Why would a CO be interested in ownership of the gun? Hopefully you have a bill of sale in a safe place.


----------



## wrenchman (Jun 23, 2003)

he has to prove you stole it not the other way around and if has was to run the lic he would find a dead man.


----------



## bigcountrysg (Oct 9, 2006)

You should be able to register it in your name. I know I said that word everyone hates to hear with firearms. But you should be able to take the bill of sale and go to the County Sherriffs office and have it registered in your name.


----------



## GIDEON (Mar 28, 2008)

bigcountrysg said:


> You should be able to register it in your name. I know I said that word everyone hates to hear with firearms. But you should be able to take the bill of sale and go to the County Sherriffs office and have it registered in your name.
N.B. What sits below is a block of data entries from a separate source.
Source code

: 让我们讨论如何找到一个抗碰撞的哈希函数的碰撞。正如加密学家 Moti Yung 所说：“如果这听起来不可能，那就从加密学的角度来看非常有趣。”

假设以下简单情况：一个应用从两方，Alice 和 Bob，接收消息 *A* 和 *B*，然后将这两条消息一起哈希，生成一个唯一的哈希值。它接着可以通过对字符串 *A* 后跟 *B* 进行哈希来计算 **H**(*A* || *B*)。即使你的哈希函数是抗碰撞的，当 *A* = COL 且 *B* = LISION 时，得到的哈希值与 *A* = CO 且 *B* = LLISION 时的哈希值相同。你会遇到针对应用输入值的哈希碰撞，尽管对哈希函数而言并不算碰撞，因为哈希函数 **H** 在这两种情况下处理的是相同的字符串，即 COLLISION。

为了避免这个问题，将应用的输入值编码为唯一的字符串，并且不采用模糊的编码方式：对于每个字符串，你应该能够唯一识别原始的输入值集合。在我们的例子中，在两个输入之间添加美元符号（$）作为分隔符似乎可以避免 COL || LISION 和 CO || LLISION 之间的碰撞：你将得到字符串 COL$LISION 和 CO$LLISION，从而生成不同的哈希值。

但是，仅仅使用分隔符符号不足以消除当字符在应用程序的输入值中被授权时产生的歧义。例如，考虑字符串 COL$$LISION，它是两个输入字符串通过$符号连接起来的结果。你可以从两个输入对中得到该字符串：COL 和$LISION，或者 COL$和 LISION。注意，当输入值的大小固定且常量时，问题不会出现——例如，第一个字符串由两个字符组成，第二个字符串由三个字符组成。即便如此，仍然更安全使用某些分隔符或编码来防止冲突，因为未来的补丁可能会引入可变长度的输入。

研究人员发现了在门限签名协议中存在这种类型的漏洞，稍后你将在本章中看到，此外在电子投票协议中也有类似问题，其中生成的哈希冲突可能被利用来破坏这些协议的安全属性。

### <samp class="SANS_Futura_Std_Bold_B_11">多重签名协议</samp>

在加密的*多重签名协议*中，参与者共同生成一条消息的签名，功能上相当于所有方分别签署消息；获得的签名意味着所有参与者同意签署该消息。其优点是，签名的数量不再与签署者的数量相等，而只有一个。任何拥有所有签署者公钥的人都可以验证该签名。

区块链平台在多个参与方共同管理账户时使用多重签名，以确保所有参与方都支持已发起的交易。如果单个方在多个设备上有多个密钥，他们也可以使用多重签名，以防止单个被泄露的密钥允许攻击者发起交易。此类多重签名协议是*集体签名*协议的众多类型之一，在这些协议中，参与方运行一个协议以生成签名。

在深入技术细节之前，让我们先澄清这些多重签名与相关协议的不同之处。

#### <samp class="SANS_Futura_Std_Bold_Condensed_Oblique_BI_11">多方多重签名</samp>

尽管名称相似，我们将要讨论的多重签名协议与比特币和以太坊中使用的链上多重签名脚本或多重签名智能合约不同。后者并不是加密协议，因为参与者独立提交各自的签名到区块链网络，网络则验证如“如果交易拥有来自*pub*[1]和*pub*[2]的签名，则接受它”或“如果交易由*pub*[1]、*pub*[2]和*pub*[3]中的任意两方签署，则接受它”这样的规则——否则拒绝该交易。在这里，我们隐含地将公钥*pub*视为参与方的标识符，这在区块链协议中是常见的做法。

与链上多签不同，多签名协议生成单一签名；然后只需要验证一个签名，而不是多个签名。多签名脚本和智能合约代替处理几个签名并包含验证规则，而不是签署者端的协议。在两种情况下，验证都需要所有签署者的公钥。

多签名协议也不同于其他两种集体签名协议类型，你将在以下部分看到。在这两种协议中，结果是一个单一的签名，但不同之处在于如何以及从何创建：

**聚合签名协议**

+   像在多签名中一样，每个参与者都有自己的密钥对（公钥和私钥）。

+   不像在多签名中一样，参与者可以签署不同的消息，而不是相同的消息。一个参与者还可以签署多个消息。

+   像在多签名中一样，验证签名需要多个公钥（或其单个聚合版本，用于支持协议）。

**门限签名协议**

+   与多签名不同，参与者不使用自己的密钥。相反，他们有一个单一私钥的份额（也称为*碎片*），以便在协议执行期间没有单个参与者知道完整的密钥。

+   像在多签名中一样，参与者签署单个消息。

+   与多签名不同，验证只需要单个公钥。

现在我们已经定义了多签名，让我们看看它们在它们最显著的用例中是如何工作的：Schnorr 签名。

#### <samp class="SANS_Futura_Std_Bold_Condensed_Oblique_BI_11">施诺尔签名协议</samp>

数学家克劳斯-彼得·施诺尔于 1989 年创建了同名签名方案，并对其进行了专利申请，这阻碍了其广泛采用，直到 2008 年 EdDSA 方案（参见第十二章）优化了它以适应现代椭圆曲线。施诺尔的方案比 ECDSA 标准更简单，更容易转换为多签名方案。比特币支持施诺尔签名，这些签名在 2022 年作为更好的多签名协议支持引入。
 I have never heard of a shot gun being registered. You dont have to prove anything.


----------



## bigcountrysg (Oct 9, 2006)

GIDEON said:


> I have never heard of a shot gun being registered. You dont have to prove anything.


It is a smart thing to do. They put your information on record to go with the firearm. If it gets stolen they can run the serial number and the gun will come back to you. I have one shotgun registered I know Lenawee County used to do it. I am not sure if they still do or not.


----------



## sourdough44 (Mar 2, 2008)

This is a non-issue. There are plenty of guns used with others names & initials on them. If it's yours/the families no worries.

If someone wanted to you could go to an FFL(most likely at sale/transfer/gifting time) & let them run the 4473 form with you. Of course you have to with an out of state transfer or purchase from a dealer/FFL. As a buyer I'd rather not do this if not required. I can see where it may give some peace of mind to some sellers. It would also add $40 or so to the transaction cost.


----------



## boehr (Jan 31, 2000)

Lundman said:


> ...If my son (or I) are checked by a CO while hunting, how can I prove that it is my sons? I do not want to carry a bill of sale or otherwise for the next 50 years?
> It would be tough to remove the engraving w/o compromising the receiver.
> Lundman


Don't worry about it, as stated, non issue.


----------



## Lundman (Apr 27, 2007)

I appreciate your replays.
Lundman


----------